RXR's Scott Rechler (right) speaks with TRD's SVP of Content Hiten Samtani
RXR’s Scott Rechler (right) speaks with TRD’s SVP of Content Hiten Samtani

Project Kodak” is RXR’s evaluation of its own portfolio — deciding which properties are analogous to film and thus need to be repurposed, and which ones are akin to digital images that can survive and flourish going forward.

Rechler said he’s looking at building fundamentals (not capital structures) and has a couple of “film” buildings he’s considering repurposing. But he said some of the “digital” buildings can also make for good mixed-use conversions.

“So we have, I would say, six big buildings where we’re looking at converting them to mixed use — taking the towers of some of those buildings and making them residential or a hotel,” he said.

When it comes to artificial intelligence’s impact on office jobs and real estate, Rechler said he calls this period “crossing the chasm.”

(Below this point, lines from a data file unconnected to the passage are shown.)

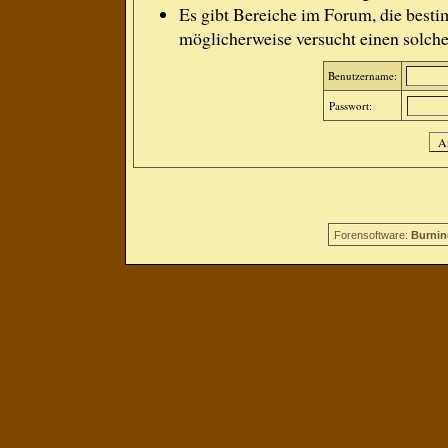
Es gibt Bereiche im Forum, die besti
möglicherweise versucht einen solche
Benutzername:
Passwort:
Forensoftware:
Burnin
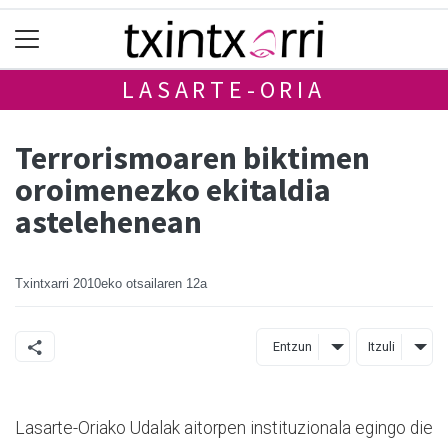
LASARTE-ORIA
Terrorismoaren biktimen
oroimenezko ekitaldia
astelehenean
Txintxarri
2010eko otsailaren 12a
Entzun
Itzuli
Lasarte-Oriako Udalak aitorpen instituzionala egingo die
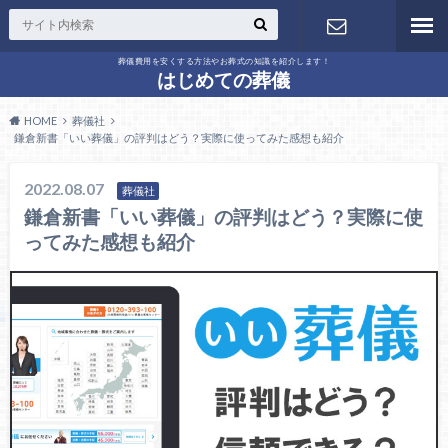
葬儀費用を安くする方法やお葬式の知識を紹介します！
問い合わせ
はじめての葬儀
HOME
葬儀社
鎌倉新書「いい葬儀」の評判はどう？実際に使ってみた感想も紹介
2022.08.07
葬儀社
鎌倉新書「いい葬儀」の評判はどう？実際に使
ってみた感想も紹介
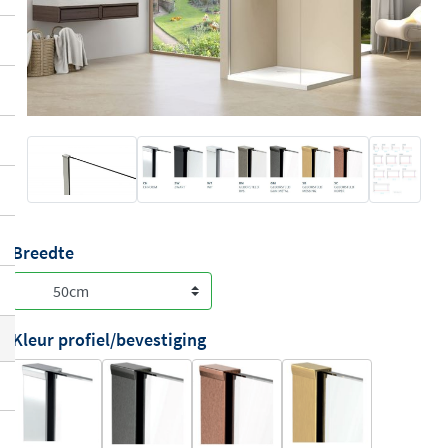
Breedte
Kleur profiel/bevestiging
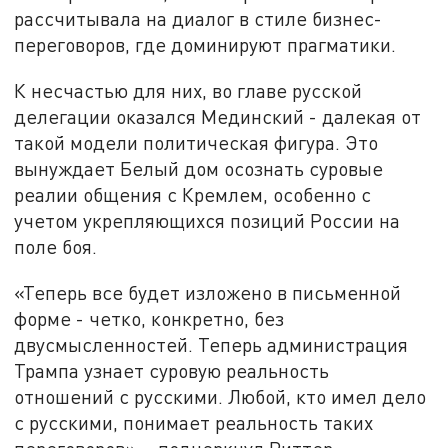
рассчитывала на диалог в стиле бизнес-
переговоров, где доминируют прагматики.
К несчастью для них, во главе русской
делегации оказался Мединский - далекая от
такой модели политическая фигура. Это
вынуждает Белый дом осознать суровые
реалии общения с Кремлем, особенно с
учетом укрепляющихся позиций России на
поле боя.
«Теперь все будет изложено в письменной
форме - четко, конкретно, без
двусмысленностей. Теперь администрация
Трампа узнает суровую реальность
отношений с русскими. Любой, кто имел дело
с русскими, понимает реальность таких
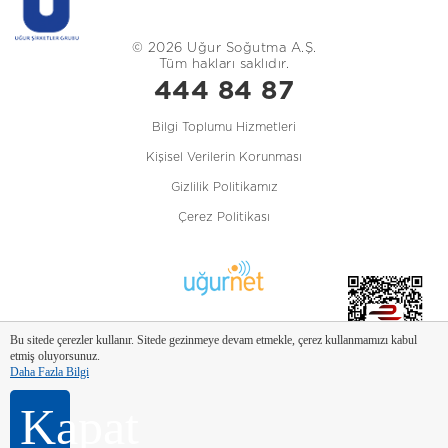
© 2026 Uğur Soğutma A.Ş.
Tüm hakları saklıdır.
444 84 87
Bilgi Toplumu Hizmetleri
Kişisel Verilerin Korunması
Gizlilik Politikamız
Çerez Politikası
Bu sitede çerezler kullanır. Sitede gezinmeye devam etmekle, çerez kullanmamızı kabul
etmiş oluyorsunuz.
Daha Fazla Bilgi
Kapat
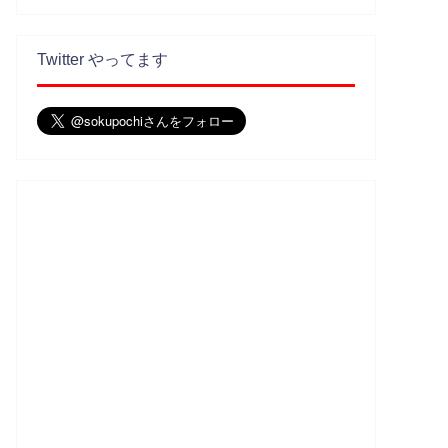
Twitter やってます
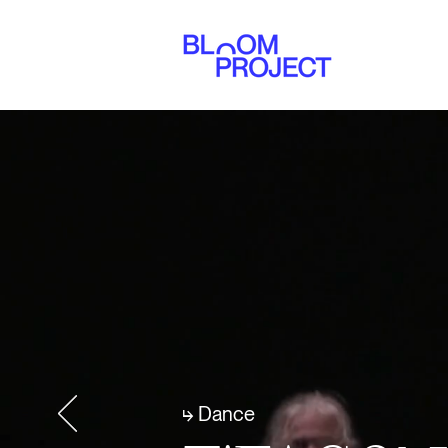
⮡ Dance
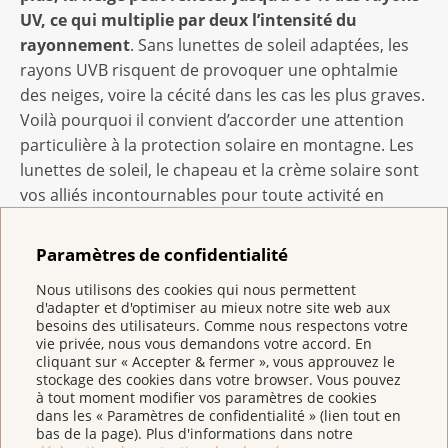
UV, ce qui multiplie par deux l’intensité du
rayonnement
. Sans lunettes de soleil adaptées, les
rayons UVB risquent de provoquer une ophtalmie
des neiges, voire la cécité dans les cas les plus graves.
Voilà pourquoi il convient d’accorder une attention
particulière à la protection solaire en montagne. Les
lunettes de soleil, le chapeau et la crème solaire sont
vos alliés incontournables pour toute activité en
altitude.
Paramètres de confidentialité
Nous utilisons des cookies qui nous permettent
d'adapter et d'optimiser au mieux notre site web aux
Brochures de la Ligue contre le cancer traitant de
besoins des utilisateurs. Comme nous respectons votre
la protection solaire
vie privée, nous vous demandons votre accord. En
Les brochures « Protection solaire », « Protection
cliquant sur « Accepter & fermer », vous approuvez le
stockage des cookies dans votre browser. Vous pouvez
solaire - L’essentiel en bref », « Comment protéger
à tout moment modifier vos paramètres de cookies
mon enfant du soleil » ainsi que plusieurs feuilles
dans les « Paramètres de confidentialité » (lien tout en
bas de la page). Plus d'informations dans notre
d’informations sont disponibles gratuitement sur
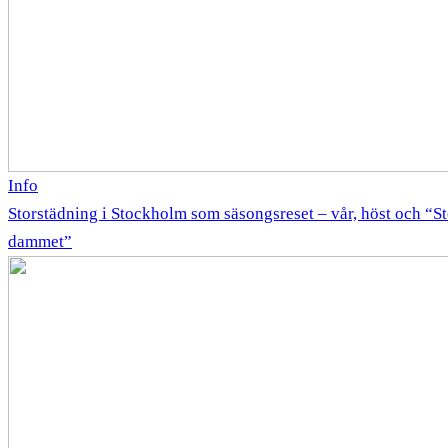
Info
Storstädning i Stockholm som säsongsreset – vår, höst och “
dammet”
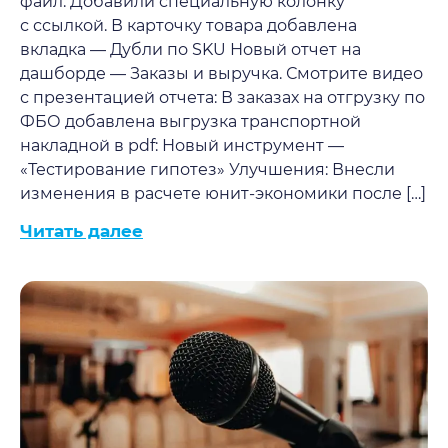
файл. Добавили специальную колонку
с ссылкой. В карточку товара добавлена
вкладка — Дубли по SKU Новый отчет на
дашборде — Заказы и выручка. Смотрите видео
с презентацией отчета: В заказах на отгрузку по
ФБО добавлена выгрузка транспортной
накладной в pdf: Новый инструмент —
«Тестирование гипотез» Улучшения: Внесли
изменения в расчете юнит-экономики после […]
Читать далее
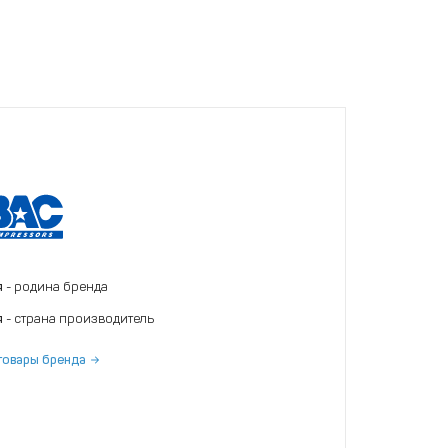
я
- родина бренда
я
- страна производитель
товары бренда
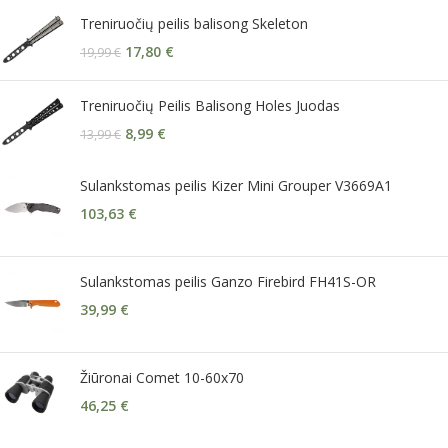
Treniruočių peilis balisong Skeleton
17,80
€
19,99
€
Treniruočių Peilis Balisong Holes Juodas
8,99
€
13,99
€
Sulankstomas peilis Kizer Mini Grouper V3669A1
103,63
€
Sulankstomas peilis Ganzo Firebird FH41S-OR
39,99
€
Žiūronai Comet 10-60x70
46,25
€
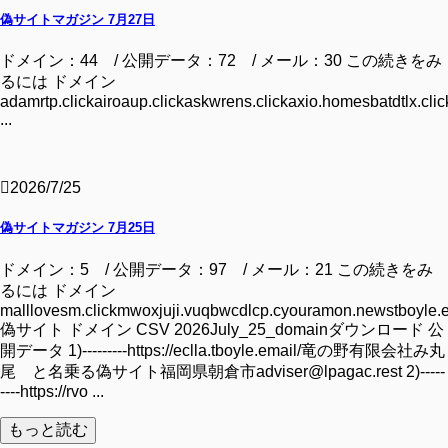
偽サイトマガジン 7月27日
ドメイン：44 / 公開データ：72 / メール：30 この続きをみ
るには ドメイン
adamrtp.clickairoaup.clickaskwrens.clickaxio.homesbatdtlx.clic
...
2026/7/25
偽サイトマガジン 7月25日
ドメイン：5 / 公開データ：97 / メール：21 この続きをみ
るには ドメイン
malllovesm.clickmwoxjuji.vuqbwcdlcp.cyouramon.newstboyle.
偽サイト ドメイン CSV 2026July_25_domainダウンロード 公
開データ 1)---------https://eclla.tboyle.email/竜の野有限会社み丸
尾 と名乗る偽サイト福岡県朝倉市adviser@lpagac.rest 2)-----
----https://rvo ...
もっと読む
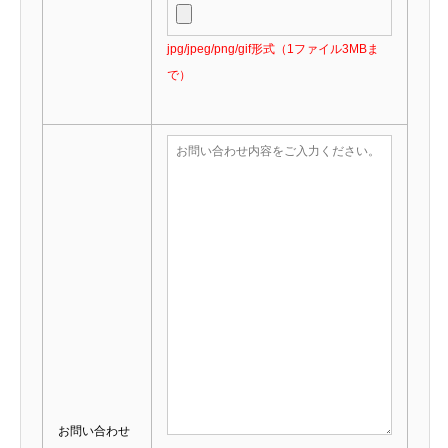
jpg/jpeg/png/gif形式（1ファイル3MBま
で）
お問い合わせ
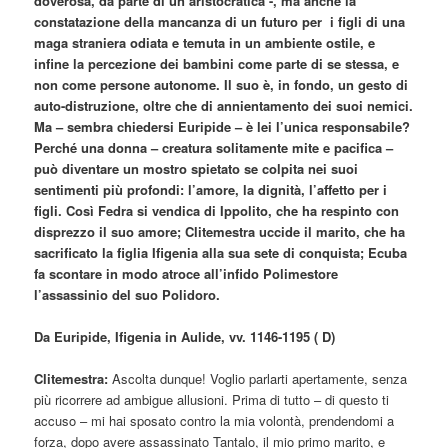
doverosa, da parte di un’aristocratica -, ma anche la
constatazione della mancanza di un futuro per i figli di una
maga straniera odiata e temuta in un ambiente ostile, e
infine la percezione dei bambini come parte di se stessa, e
non come persone autonome. Il suo è, in fondo, un gesto di
auto-distruzione, oltre che di annientamento dei suoi nemici.
Ma – sembra chiedersi Euripide – è lei l’unica responsabile?
Perché una donna – creatura solitamente mite e pacifica –
può diventare un mostro spietato se colpita nei suoi
sentimenti più profondi: l’amore, la dignità, l’affetto per i
figli. Così Fedra si vendica di Ippolito, che ha respinto con
disprezzo il suo amore; Clitemestra uccide il marito, che ha
sacrificato la figlia Ifigenia alla sua sete di conquista; Ecuba
fa scontare in modo atroce all’infido Polimestore
l’assassinio del suo Polidoro.
Da Euripide, Ifigenia in Aulide, vv. 1146-1195 ( D)
Clitemestra:
Ascolta dunque! Voglio parlarti apertamente, senza
più ricorrere ad ambigue allusioni. Prima di tutto – di questo ti
accuso – mi hai sposato contro la mia volontà, prendendomi a
forza, dopo avere assassinato Tantalo, il mio primo marito, e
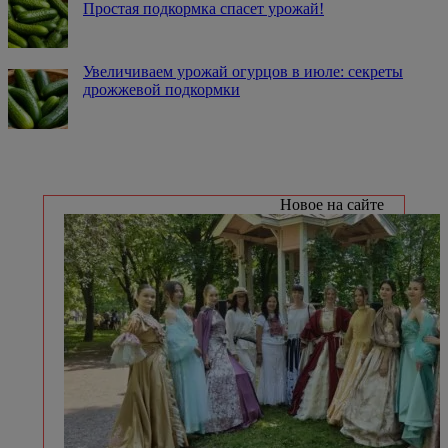
Простая подкормка спасет урожай!
Увеличиваем урожай огурцов в июле: секреты
дрожжевой подкормки
Новое на сайте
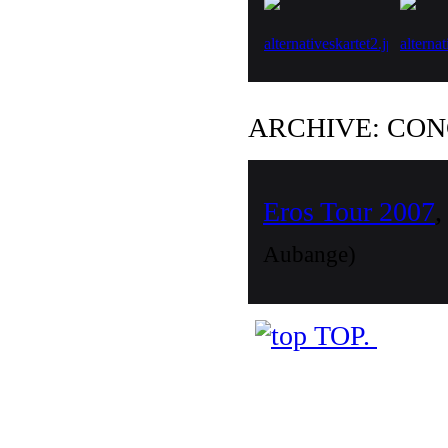
ARCHIVE: CO
Eros Tour 2007
Aubange)
TOP.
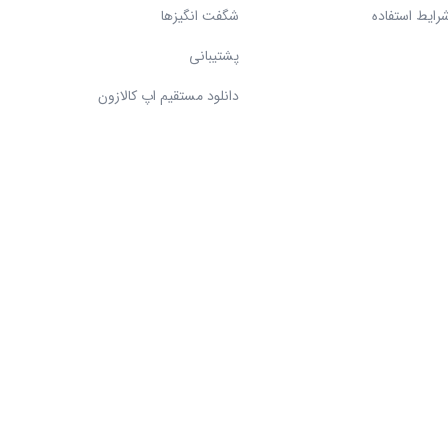
رایط استفاده
شگفت انگیزها
پشتیبانی
دانلود مستقیم اپ کالازون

“We’re crossing the chasm from this abnormal Covid period to what’s going to be a new normal,” he said. “It’s much more turbulent than any of us anticipated and it’s still going to be more turbulent until we get to the other side.”

Rechler acknowledged that AI is likely to eliminate some jobs, but said he thinks the innovations will lead to broader benefits.

“So it’s going to give us a chance to rise to a whole nother level as an industry and as a country,” he said. “Yes, there’s a transition, but I would sacrifice the transition for what’s on the other side.”